While other scientists tread softly around the edges of Einstein’s theory, hoping to tweak it into compliance, Barbour and a growing cadre of collaborators see a need for a bold march forward. They aim to demolish the space-time fabric that stands as Einstein’s legacy and remap the universe without it. This new cosmic code could eliminate the need to invoke dark matter and dark energy. Even more exciting, it could also open the door to the theory of quantum gravity that Einstein was never able to derive. If Barbour is right, some of the most fundamental things cosmologists think they know about the origin and evolution of the universe would have to be revised.

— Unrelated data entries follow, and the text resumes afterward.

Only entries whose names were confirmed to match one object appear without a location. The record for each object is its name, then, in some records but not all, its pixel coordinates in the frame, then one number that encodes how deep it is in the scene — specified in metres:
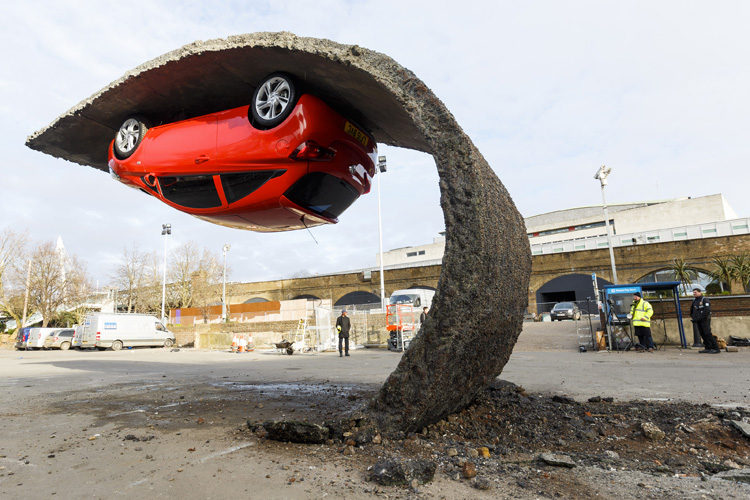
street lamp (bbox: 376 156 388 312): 27.91
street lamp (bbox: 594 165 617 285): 22.94
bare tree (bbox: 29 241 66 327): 38.50
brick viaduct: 28.89
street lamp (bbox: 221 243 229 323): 32.88
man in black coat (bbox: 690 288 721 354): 12.52
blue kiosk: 14.66
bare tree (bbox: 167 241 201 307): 45.53
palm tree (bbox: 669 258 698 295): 22.16
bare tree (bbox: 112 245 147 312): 46.38
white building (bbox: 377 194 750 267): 35.53
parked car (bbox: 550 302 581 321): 29.25
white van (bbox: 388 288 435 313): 27.00
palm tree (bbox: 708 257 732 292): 19.65
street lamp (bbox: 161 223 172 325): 40.51
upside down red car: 4.36
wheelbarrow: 18.31
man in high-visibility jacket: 13.48
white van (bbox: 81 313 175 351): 26.06
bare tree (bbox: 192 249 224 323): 44.78
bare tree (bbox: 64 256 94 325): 40.00
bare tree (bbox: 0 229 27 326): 38.41
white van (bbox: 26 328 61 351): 28.48
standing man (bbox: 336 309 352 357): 17.12
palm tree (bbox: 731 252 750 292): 19.22
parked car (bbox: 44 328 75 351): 28.84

“We have radically reformulated Einstein in a different light that might be valuable for understanding cosmology and quantum gravity,” Barbour says. “It is a very ambitious hope that it could play such a role.”

Barbour’s penchant for mapping space and time is apparent even before we meet. His home, College Farm, is hidden away some 20 miles from the nearest city of note, Oxford. Knowing that visitors often struggle to find the 17th-century farmhouse, he has sent two sets of directions.

The first includes detailed instructions for navigating through the village’s rolling hills along sunken roads, passing thatched cottages, the local Duck on the Pond pub, and the ancient church near his home. Those directions might have served equally well for locating Barbour’s house at the time it was built in 1659, a few decades before another English physicist, Isaac Newton, wrote his Principia, setting down the ideas about motion and gravity that dominated physics for almost three centuries.

In one respect Barbour has spent 40 years faithfully preserving Newton’s universe, meticulously restoring the farmhouse’s period features. He proudly shows me that each window frame is adorned with a small metal animal figure — a lion, a stag, a cockerel, and the flying horse Pegasus. The lion is Barbour’s favorite because it is original; the rest he had specially made based on designs seen in other buildings of the same era in the village. He taps the sturdy stone wall surrounding the window. “These were here 350 years before us and our modern conceptions of physics,” he tells me, “and chances are they’ll still be standing 350 years after we’ve gone.”

By contrast, the second set of directions for finding Barbour’s farmhouse — GPS coordinates — work only in the modern, post-Einstein reality. The satellite navigation system pinpoints positions on Earth to within 10 meters (30 feet) in a matter of seconds by comparing the timing of signals received from a number of satellites at known locations above the globe. The system works with such stunning accuracy because it compensates for the fact that clocks on fast-orbiting satellites run at different rates from those on the ground. The fact that gravity and motion affect the flow of time was discovered by Einstein as a core element of his theory of relativity.